Stan Lee // Steve Ditko
November 1963
B-story: ****
His trial run a success, the Marvel mystic returns to Strange Tales for another 5-page plot. Lee & Ditko also bring back Doc Strange’s rival, the sloe-eyed Baron Mordo, for another mental duel, but fail to enrich either character. Still, that lock-step 3×3 grid & gothic atmo make Strange unique.
[A-story: The Human Torch]
[last issue: Strange Tales #111]
[next issue: Strange Tales #115]

Strange Tales #111: Dr. Strange

July 15, 2011

Stan Lee // Steve Ditko
August 1963
C-story: ****
It’s warlock v. warlock as the Doc faces his evil counterpart, a heavy named Baron Mordo. It would be a standard slugfest except that Ditko adds grace to their astral grappling.
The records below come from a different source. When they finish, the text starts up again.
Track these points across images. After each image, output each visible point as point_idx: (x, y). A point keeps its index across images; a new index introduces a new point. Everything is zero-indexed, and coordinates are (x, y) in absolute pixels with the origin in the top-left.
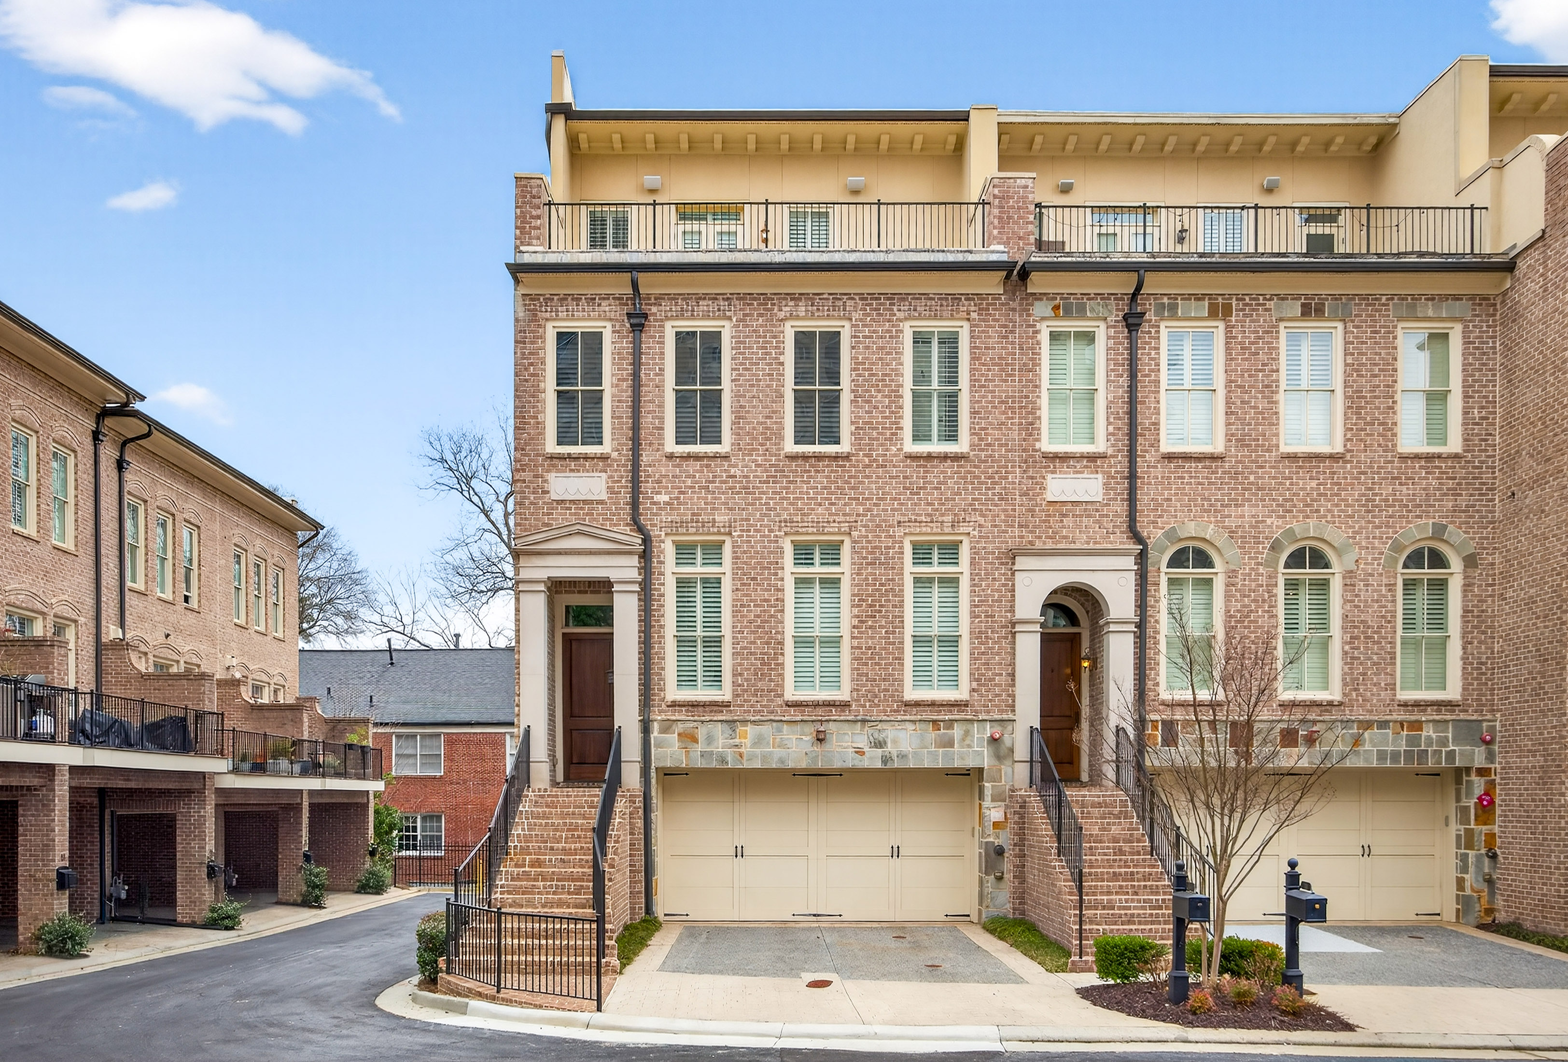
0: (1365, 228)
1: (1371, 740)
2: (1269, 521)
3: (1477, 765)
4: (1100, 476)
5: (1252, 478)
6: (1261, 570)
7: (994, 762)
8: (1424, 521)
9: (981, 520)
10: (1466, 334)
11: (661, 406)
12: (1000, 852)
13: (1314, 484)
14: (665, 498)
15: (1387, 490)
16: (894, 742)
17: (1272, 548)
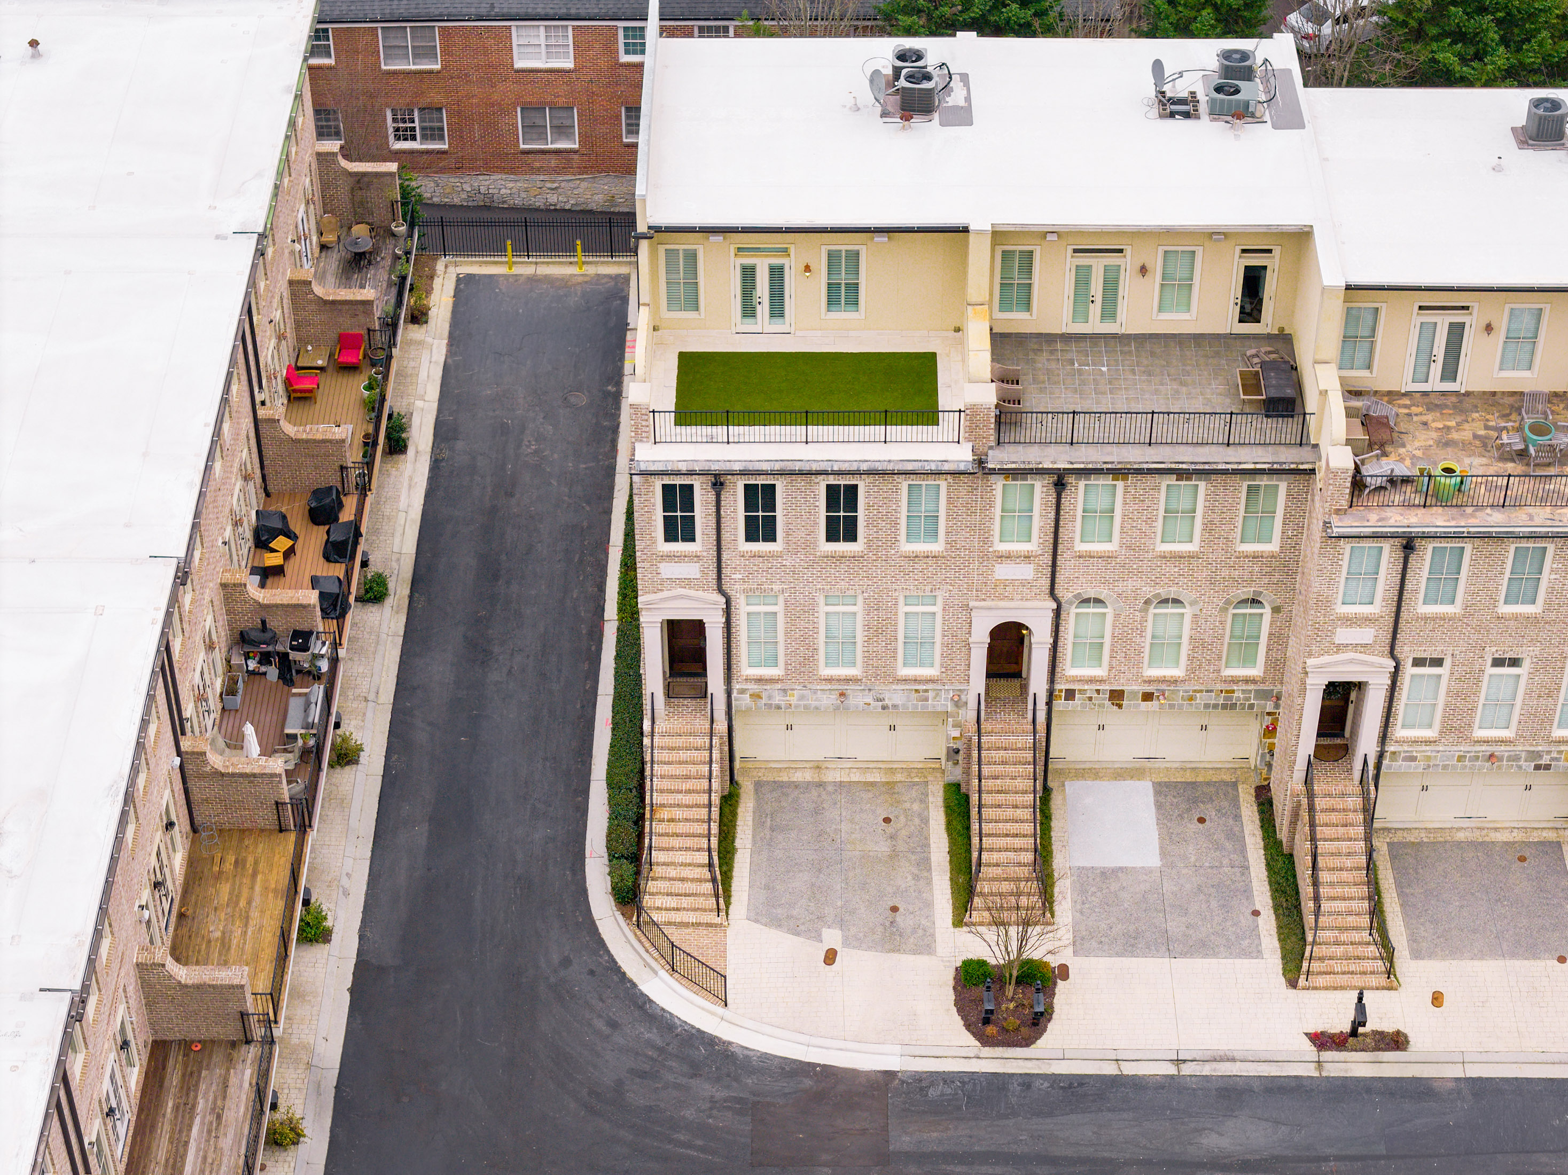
0: (1228, 425)
1: (1201, 698)
2: (1144, 589)
3: (1268, 711)
4: (1032, 566)
5: (1135, 566)
6: (1137, 613)
7: (954, 709)
8: (1248, 589)
9: (951, 588)
10: (1289, 489)
11: (736, 529)
12: (957, 751)
13: (1176, 570)
14: (738, 576)
15: (1225, 573)
16: (890, 699)
17: (1146, 603)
Their white silhouettes tumble thru a 3×3 grid; the surreal beauty sets Strange apart from any contempo superhero.
[A-story: The Human Torch]
[last issue:  Strange Tales #110]
[next issue: Strange Tales #114]

Strange Tales #110: Dr. Strange

July 13, 2011

Stan Lee // Steve Ditko
July 1963
C-story: ****
Ditko brings great art to this brief (5 pages) debut of Marvel’s main mage. The plot’s a bit of psychic psychiatry: an astral trip into a client’s nightmare uncovers a guilty conscience. But the Doc’s Asian looks & costume, his Village apt., & the hallucinatory dream symbolism make it truly strange.
[A-story: The Human Torch]
[next issue: Strange Tales #111]

Dark Reign: The List – The Avengers #1 of 1

July 2, 2011

Brian Michael Bendis // Marko Djurdjevic
November 2009
****

Bendis has written variations on the nerd question, “Why doesn’t Batman kill the Joker?” but he’s usually fumbled the ball. He finally gets it right in this cash-grab, staging the Avengers’ debate on the ethics of assassination & the death penalty. Then Hawkeye goes rogue to kill Norman Osborn.